*** QUOTED PASSAGE Section Begins ***
Sunday, November 2, 2014

Seizures - Epilepsy Awareness part 2

     A grand mal seizure is when a person loses consciousness and their whole body starts jerking uncontrollably.  Now you you can see why this is so dangerous. People with epilepsy have no way to stop it and no telling when the next one will occur.

     My second seizure happened at home in my parents bed.  I was getting ready for school when I started having tremors in my arms.  I went to the kitchen to tell my mom and she told me to go back to bed.  As I turned to leave my legs gave out from beneath me so my mom walked me to her bed where my dad was sleeping. Before she left she woke up my dad and told him to watch me.  Once again I had a bad headache so I closed my eyes to go to sleep.  That's all I remember.

     My dad said he was on the verge of falling back asleep when he heard me call out "not again". He rolled over to me and I started seizing. He then called for my mom. She timed it, saying it was under three minutes. She said I stopped breathing, my lips were blue, I was shaking, and I was foaming at the mouth. She said when I stopped I didn't open my eyes for five minutes. She then called out my name and tried to talk to me but I had a blank stare on my face and didn't respond until after fifteen minutes.

     Until the doctors got my medication and dosage right I continued to have partial seizures at school. I would be in Chorus trying to hold our music when I would have tremors in my arms and I'd throw the paper every which way. Then I'd get a pass to the nurse's office where I'd call my mom to come get me. Another time I was in Health class. We were walking down the hallway to our classroom when my legs gave out from beneath me. My friend, Jon Lewis, walked with me to the nurse's office and stayed by my side until my mom came.
*** QUOTED PASSAGE Section Ends ***
EXPLORE THE MATERIAL
1. In the epilepsy awareness post, how long did the narrator's mom say the second seizure lasted?
2. Carry on the epilepsy awareness post from the point where it ends.
Nothing in the saved entries is needed.
*** DATA Section Begins ***
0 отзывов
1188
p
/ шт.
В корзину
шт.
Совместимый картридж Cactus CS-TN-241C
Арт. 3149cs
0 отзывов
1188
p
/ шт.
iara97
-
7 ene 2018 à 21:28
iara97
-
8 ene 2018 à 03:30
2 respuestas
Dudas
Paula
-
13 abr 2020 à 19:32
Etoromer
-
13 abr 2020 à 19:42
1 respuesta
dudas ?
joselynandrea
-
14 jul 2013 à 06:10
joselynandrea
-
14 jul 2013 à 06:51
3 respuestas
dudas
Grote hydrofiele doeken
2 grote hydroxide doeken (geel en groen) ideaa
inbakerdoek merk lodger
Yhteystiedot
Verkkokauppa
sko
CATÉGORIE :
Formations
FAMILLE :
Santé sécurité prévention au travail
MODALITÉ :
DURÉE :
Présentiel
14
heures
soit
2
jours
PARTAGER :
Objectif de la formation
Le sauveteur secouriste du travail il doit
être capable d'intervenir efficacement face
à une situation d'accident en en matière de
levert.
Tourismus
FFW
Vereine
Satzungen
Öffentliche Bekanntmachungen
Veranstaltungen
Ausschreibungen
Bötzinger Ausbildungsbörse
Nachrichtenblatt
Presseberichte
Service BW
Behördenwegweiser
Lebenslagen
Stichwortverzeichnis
*** DATA Section Ends ***
*** DATA Section Begins ***
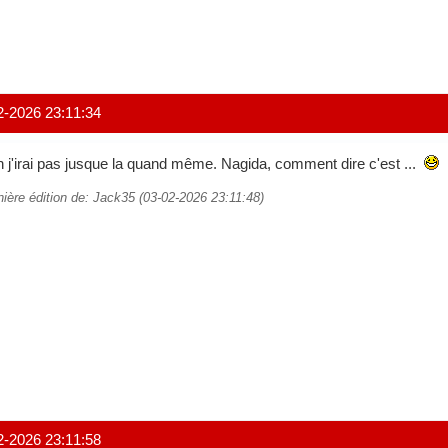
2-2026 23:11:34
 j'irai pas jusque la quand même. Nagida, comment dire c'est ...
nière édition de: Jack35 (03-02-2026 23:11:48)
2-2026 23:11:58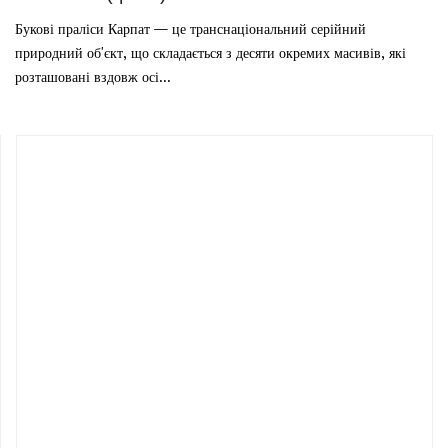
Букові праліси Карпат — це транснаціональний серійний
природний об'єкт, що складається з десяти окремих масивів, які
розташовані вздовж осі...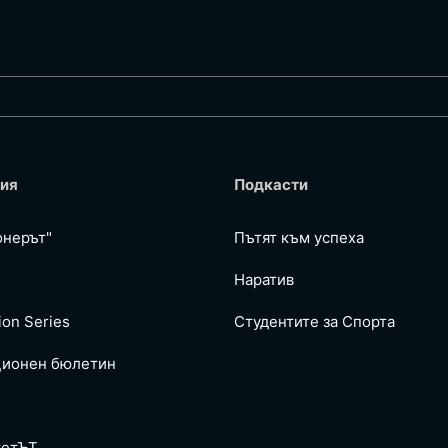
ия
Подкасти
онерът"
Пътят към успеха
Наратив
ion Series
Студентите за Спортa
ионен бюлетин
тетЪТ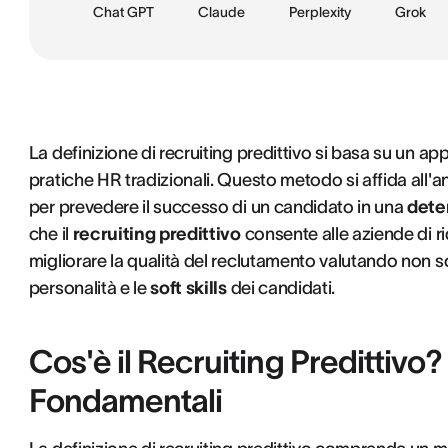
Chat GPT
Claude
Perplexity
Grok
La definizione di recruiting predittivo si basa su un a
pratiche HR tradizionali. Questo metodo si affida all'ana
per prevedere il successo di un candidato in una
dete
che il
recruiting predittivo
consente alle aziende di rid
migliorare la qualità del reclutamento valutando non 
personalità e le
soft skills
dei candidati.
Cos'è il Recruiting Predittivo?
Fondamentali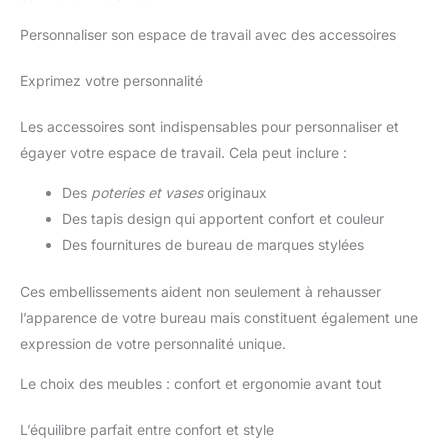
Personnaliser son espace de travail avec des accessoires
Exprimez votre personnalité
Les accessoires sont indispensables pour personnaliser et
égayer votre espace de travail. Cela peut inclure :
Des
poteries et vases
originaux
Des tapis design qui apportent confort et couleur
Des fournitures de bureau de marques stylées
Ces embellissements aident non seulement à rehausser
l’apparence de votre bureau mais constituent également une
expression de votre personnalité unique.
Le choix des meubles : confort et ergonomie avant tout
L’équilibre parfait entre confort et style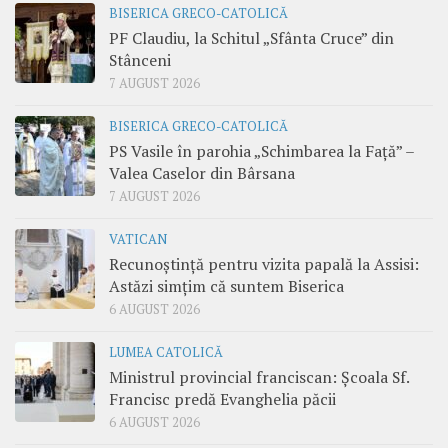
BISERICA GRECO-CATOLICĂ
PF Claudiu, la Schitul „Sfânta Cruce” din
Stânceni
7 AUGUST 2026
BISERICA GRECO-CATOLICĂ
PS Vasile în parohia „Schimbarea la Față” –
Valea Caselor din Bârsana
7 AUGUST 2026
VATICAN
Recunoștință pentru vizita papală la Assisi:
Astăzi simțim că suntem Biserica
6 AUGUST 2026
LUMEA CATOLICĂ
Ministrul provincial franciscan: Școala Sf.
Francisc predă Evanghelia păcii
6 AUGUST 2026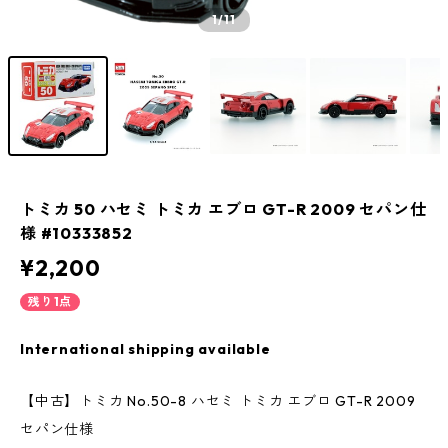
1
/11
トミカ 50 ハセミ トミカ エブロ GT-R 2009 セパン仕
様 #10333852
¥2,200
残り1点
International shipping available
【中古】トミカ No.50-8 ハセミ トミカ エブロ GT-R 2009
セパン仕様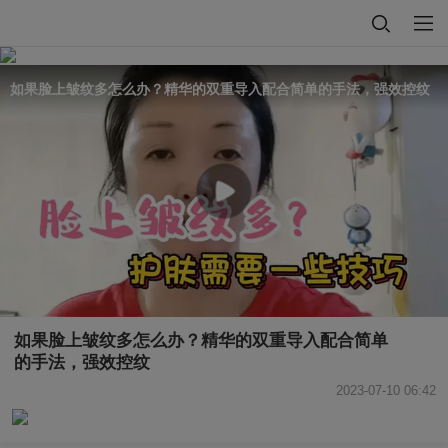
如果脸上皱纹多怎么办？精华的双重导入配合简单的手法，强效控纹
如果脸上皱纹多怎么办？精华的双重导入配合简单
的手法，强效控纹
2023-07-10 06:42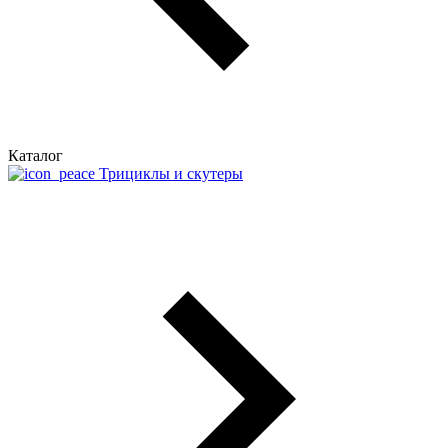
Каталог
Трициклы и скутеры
*** DATA Section Ends ***
RESPONSES
1. Under three minutes.

2.
     It never got any easier. They're always embarrassing and for a moment you wonder what happened. After I would have tremors in my arms I'd have a pins and needles sensation coursing through my arms.

     My grand mal seizures often took place in public places because I'm stubborn and don't want epilepsy to control my life. Fortunately they never occurred while I was driving or on the stairs. I've had one at Pizza Hut, Pine Ridge High School, my work (Convergys), and at the airport.  My friend said she looked up to me because if she had Epilepsy she'd be too embarrassed and afraid to leave the house. My response to that was that my fear was being alone while having a seizure. At least in public there's people around to help.

     However, now I'm lucky enough to be seizure free since December 2008!  My neurologist is keeping me on Keppra as it works for me and there's no bad side effects! As there is no cure for epilepsy I'm glad that western medicine has come this far! I only hope that their medicines and knowledge of epilepsy keeps evolving so that maybe one day there will be a cure for epilepsy.